Great lookin bike. I like your choice for parts, how do you like the Easton seat post with no offset and those SRAM wheels on crosswind? What size frame and how much it weigh? 


Regards


----------



## mjdwyer23 (Mar 18, 2009)

Easton post is cool -- I like a more forward position so the saddle isn't rammed all the way forward on it (have fit it better since pic).
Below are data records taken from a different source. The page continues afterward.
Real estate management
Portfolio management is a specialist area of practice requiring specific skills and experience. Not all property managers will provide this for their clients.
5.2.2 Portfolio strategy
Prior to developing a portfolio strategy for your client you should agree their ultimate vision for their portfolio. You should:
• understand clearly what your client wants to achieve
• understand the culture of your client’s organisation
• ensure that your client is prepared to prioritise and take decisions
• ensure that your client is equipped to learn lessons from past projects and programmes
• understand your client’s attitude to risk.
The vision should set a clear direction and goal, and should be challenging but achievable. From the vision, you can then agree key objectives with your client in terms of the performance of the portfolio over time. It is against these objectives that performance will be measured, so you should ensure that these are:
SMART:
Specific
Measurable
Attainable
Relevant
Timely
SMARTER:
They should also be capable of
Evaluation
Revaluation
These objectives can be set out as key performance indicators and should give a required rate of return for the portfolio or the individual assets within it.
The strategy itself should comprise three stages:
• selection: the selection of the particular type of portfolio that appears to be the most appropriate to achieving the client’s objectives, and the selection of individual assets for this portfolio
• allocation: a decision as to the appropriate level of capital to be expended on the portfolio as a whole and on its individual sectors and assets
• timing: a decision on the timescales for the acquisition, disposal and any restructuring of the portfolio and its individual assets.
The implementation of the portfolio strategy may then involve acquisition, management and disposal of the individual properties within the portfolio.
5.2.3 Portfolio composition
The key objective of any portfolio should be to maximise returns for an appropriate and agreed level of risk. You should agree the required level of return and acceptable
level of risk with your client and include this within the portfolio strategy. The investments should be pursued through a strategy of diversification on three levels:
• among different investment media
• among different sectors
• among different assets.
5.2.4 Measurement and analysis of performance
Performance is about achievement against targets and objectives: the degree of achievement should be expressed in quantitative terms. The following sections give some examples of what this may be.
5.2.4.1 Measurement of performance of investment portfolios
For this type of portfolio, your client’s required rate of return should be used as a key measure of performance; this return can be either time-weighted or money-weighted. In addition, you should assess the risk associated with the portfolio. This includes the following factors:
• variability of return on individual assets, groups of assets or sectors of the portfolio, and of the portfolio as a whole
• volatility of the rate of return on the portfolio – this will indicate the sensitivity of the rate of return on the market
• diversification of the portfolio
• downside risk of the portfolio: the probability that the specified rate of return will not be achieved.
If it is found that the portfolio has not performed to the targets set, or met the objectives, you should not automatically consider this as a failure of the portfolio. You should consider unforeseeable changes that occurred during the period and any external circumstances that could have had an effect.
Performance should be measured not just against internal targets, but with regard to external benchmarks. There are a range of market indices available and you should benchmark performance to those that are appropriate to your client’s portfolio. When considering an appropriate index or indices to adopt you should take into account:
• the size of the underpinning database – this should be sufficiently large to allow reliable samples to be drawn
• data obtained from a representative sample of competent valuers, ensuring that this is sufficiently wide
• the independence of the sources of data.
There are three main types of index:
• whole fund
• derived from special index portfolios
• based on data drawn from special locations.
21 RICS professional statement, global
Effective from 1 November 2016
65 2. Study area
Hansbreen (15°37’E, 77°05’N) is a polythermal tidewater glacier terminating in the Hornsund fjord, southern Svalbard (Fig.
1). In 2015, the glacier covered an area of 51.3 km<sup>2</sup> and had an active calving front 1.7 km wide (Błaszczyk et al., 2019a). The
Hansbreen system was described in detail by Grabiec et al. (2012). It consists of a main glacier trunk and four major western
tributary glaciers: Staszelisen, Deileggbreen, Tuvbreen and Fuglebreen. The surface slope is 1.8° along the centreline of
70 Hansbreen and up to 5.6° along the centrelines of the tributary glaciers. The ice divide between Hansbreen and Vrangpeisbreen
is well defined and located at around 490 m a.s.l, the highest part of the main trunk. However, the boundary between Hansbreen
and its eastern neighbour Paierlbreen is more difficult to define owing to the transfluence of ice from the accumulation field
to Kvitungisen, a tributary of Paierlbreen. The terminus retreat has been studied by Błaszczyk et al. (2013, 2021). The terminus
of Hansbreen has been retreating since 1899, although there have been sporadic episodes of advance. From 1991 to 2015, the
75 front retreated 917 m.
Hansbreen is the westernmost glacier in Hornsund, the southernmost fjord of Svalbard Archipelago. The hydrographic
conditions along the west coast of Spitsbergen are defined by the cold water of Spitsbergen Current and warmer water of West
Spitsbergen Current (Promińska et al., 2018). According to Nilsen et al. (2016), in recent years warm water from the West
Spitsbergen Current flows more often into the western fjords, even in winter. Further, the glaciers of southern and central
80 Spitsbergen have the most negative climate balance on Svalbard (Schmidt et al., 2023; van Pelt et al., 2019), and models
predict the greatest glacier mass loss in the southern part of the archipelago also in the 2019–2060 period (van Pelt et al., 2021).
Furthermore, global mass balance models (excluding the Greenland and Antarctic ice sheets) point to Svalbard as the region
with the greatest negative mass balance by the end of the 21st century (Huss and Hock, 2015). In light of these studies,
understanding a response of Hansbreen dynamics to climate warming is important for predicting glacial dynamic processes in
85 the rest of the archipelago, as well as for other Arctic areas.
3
As far as the wheels go, I have no problem with them in crosswinds up to 30mph. The 60mm front is easy to manage (I am 155 lbs) and the rear feels awesome. No problem for me. I think the mid-depth wheels in crosswinds thing is a myth. If you have minimal handling skills and know how to drive the bike, you'll be fine!


----------



## mjdwyer23 (Mar 18, 2009)

Should clarify, 30mph is gusts. I don't ride in constant winds that high. 20mph steady is about my limit before I don't go out.


----------



## mjdwyer23 (Mar 18, 2009)

I should have read your whole reply before responding! Bike is 56cm, with Sram wheels weighs 15.9 lbs.


----------



## pvflyer (Oct 15, 2009)

mjdwyer23 said:


> I should have read your whole reply before responding! Bike is 56cm, with Sram wheels weighs 15.9 lbs.


 Thanks 

Great lookin Bike :thumbsup:


----------



## mjdwyer23 (Mar 18, 2009)

Got my first ride in today! All I have to say is this thing is a rocket! Smooth as silk, goes with no questions asked when you put the hammer down. The handling definitely feels different from my 07 s-works, and the ride is much improved. I'm psyched! Can't wait to get more miles on, and I'm so happy to have ridden outdoors finally! That being said, riding my rollers a few times a week has definitely helped my base, so I can't complain too much.


----------



## mjdwyer23 (Mar 18, 2009)

Whelp, after a rare moment of clarity, I have decided to sell my masterpiece. I am building up a Pedal Force kit w/ Powertap and looking to pick up some more cx junk. It was certainly a fun build!


----------



## thehook (Mar 14, 2006)

WHAT? You are selling this bike? WOW baby looks like a masterpeice. I could never sell it!


----------



## mjdwyer23 (Mar 18, 2009)

Yeah, I was on a mission trip in the Dominican Republic for the past 10 days and had kind of a revelation.


----------



## mjdwyer23 (Mar 18, 2009)

Bike sold overnight. Sad to see it go!


----------



## varian72 (Jul 18, 2006)

mjdwyer23 said:


> Yeah, I was on a mission trip in the Dominican Republic for the past 10 days and had kind of a revelation.


God hates Specialized?


----------



## mjdwyer23 (Mar 18, 2009)

lol...


----------